Verwendungen der Exponentialverteilung zum Modellieren von Zuverlässigkeitsdaten

Die Exponentialverteilung ist eine einfache Verteilung mit nur einem Parameter, und sie wird häufig zum Modellieren von Zuverlässigkeitsdaten verwendet. Bei der Exponentialverteilung handelt es sich tatsächlich um einen Sonderfall der Weibull-Verteilung mit ß = 1.

Die Exponentialverteilung liefert ein gutes Modell für die Phase in der Lebensdauer eines Produkts oder einer Einheit, in der ein Ausfall zu jedem beliebigen Zeitpunkt gleich wahrscheinlich ist, unabhängig davon, ob das Produkt oder die Einheit brandneu, ein Jahr alt oder mehrere Jahre alt ist. Mit anderen Worten: Es handelt sich um die Phase, bevor im Laufe der erwarteten Anwendung Alterung und Verschleiß einsetzen.
  • Mit Hilfe der Exponentialverteilung werden häufig elektronische Komponenten modelliert, bei denen ein Verschleiß in der Regel erst lange nach Ablauf der erwarteten Lebensdauer des Produkts einsetzt, in dem sie verbaut sind. Beispiele sind Komponenten von qualitativ hochwertigen Schaltkreisen wie Dioden, Transistoren, Widerstände und Kondensatoren.
  • Die Exponentialverteilung wird auch als ausgezeichnetes Modell für die lange, „flache“ (relativ konstante) Periode des geringen Ausfallrisikos angesehen, die den mittleren Abschnitt der Badewannenkurve kennzeichnet. Diese Phase entspricht der Nutzungsdauer des Produkts und wird auch als Abschnitt der „intrinsischen Ausfälle“ der Kurve bezeichnet.
  • Mit der Exponentialverteilung sollten jedoch keine mechanischen oder elektrischen Komponenten modelliert werden, bei denen Ermüdung, Korrosion oder Verschleiß bereits vor Ablauf der voraussichtlichen Lebensdauer des Produkts zu erwarten sind, z. B. Kugellager oder bestimmte Laser oder Glühfäden.

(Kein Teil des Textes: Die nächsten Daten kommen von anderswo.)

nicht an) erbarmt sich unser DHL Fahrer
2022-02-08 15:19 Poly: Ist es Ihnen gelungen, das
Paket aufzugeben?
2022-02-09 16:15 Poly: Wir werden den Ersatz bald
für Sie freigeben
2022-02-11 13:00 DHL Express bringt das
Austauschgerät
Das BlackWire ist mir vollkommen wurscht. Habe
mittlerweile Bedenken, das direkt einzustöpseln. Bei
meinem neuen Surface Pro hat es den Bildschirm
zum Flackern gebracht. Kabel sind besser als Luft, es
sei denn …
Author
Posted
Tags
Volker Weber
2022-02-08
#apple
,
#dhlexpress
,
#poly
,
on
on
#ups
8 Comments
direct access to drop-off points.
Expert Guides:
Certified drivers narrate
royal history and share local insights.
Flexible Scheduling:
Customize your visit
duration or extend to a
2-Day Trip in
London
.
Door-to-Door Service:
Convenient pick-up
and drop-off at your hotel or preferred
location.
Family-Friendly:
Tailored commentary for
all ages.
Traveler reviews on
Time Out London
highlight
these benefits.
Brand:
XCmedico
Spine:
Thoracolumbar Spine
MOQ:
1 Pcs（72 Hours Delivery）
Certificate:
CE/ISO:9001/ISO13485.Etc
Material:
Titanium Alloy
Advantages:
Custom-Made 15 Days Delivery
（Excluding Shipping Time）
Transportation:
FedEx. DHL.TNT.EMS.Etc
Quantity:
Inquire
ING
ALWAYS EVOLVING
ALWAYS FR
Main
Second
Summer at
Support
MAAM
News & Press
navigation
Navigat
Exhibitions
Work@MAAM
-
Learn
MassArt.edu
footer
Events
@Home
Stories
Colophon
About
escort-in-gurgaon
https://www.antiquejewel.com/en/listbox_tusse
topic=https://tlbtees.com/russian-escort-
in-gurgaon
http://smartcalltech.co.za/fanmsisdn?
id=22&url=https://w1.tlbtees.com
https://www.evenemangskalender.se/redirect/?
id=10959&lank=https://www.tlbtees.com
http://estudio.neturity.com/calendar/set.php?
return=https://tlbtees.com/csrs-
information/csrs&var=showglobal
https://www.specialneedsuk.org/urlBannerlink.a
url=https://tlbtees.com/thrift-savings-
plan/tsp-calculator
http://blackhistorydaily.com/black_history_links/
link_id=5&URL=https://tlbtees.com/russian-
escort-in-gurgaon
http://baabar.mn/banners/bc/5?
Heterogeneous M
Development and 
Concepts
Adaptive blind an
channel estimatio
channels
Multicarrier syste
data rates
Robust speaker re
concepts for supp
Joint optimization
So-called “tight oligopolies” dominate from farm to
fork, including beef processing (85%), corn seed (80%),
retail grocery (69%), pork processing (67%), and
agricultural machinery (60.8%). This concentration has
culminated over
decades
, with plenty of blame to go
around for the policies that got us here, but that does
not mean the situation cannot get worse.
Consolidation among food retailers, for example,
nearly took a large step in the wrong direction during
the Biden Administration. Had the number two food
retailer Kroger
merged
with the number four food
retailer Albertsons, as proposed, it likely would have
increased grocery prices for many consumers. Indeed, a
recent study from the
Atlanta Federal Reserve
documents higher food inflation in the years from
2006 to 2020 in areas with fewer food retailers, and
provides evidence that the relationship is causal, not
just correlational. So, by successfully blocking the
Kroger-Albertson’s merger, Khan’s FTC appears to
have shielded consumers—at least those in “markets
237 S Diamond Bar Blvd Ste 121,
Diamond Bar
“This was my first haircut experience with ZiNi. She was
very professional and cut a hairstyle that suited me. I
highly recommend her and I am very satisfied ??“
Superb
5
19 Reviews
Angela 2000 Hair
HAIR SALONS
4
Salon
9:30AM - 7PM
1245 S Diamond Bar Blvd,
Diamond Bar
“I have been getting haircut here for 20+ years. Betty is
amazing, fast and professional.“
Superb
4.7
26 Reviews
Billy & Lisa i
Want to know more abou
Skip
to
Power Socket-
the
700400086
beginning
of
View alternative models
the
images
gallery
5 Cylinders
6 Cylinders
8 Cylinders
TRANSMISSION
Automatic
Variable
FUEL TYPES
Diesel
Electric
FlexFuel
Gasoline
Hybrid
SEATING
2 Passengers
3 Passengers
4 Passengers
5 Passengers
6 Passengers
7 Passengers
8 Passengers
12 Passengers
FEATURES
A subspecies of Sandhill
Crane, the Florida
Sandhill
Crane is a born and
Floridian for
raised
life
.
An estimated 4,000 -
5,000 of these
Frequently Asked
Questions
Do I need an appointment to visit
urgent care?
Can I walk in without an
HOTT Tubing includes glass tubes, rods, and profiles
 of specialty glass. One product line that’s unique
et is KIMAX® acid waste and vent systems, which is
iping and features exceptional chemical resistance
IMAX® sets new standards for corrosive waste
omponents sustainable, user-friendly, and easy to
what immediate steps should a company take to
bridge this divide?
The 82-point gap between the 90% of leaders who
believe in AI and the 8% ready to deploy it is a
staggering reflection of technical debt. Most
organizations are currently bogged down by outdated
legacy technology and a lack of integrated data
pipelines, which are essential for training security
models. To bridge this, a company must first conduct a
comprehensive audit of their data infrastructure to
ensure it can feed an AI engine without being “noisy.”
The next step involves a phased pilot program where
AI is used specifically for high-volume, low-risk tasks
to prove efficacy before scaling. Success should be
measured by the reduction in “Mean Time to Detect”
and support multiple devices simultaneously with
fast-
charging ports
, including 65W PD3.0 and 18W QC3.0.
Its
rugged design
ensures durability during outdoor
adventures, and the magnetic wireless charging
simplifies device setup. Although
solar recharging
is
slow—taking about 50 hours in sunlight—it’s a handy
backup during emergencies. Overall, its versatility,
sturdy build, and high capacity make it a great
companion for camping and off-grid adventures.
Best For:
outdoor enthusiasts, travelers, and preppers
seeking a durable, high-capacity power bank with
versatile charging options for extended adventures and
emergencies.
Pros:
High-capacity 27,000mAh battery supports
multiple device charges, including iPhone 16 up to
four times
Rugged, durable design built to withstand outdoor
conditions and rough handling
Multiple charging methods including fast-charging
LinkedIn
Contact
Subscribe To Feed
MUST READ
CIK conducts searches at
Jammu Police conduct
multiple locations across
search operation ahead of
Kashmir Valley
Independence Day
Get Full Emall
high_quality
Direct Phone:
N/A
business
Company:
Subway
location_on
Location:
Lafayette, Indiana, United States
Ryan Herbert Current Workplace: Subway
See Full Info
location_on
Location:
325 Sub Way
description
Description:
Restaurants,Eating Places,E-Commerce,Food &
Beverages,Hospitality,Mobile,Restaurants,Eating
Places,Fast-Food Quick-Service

Die Exponentialverteilung zeichnet sich durch die wichtige Eigenschaft der „Erinnerungslosigkeit“ aus. „Erinnerungslosigkeit“ bedeutet, dass die verbleibende Lebensdauer einer Komponente unabhängig von ihrem gegenwärtigen Alter ist. Ein System, das der Abnutzung unterliegt und daher mit steigender Lebensdauer eine höhere Ausfallwahrscheinlichkeit hat, ist beispielsweise nicht „erinnerungslos“. Daher sollte diese Verteilung verwendet werden, wenn die Ausfallrate über die gesamte Lebensdauer des Produkts konstant ist. Die Anzahl der Ausfälle pro Zeiteinheit wird üblicherweise als Prozentsatz der Ausfälle pro Zeiteinheit angegeben, z. B. als Prozentsatz der Ausfälle pro tausend Stunden.

Beispiel 1: Transistoren

Für eine elektronische Komponente ist bekannt, dass sie über die gesamte Lebensdauer eines Produkts eine konstante Ausfallrate aufweist. Techniker erfassen den Ausfall der Komponente unter normalen Betriebsbedingungen.

Beispiel 2: Glühfäden

Ein Glühlampenhersteller fertigt weißglühende Glühfäden, für die bei Normalbetrieb über einen längeren Zeitraum kein Verschleiß erwartet wird. Diese sollen für eine Betriebsdauer von 10 Jahren garantiert werden. Techniker setzen die Glühlampen erhöhten Stressbedingungen aus, um eine lang andauernde Nutzung zu simulieren, und zeichnen für jede Glühlampe die Monate bis zum Ausfall auf.

Dichtefunktion und Hazard-Funktion für die Exponentialverteilung

Dichtefunktion

Die Dichtefunktion zeigt, dass die Ausfalldaten rechtsschief sind.

Hazard-Funktion

Die Hazard-Funktion zeigt, dass das Ausfallrisiko konstant ist.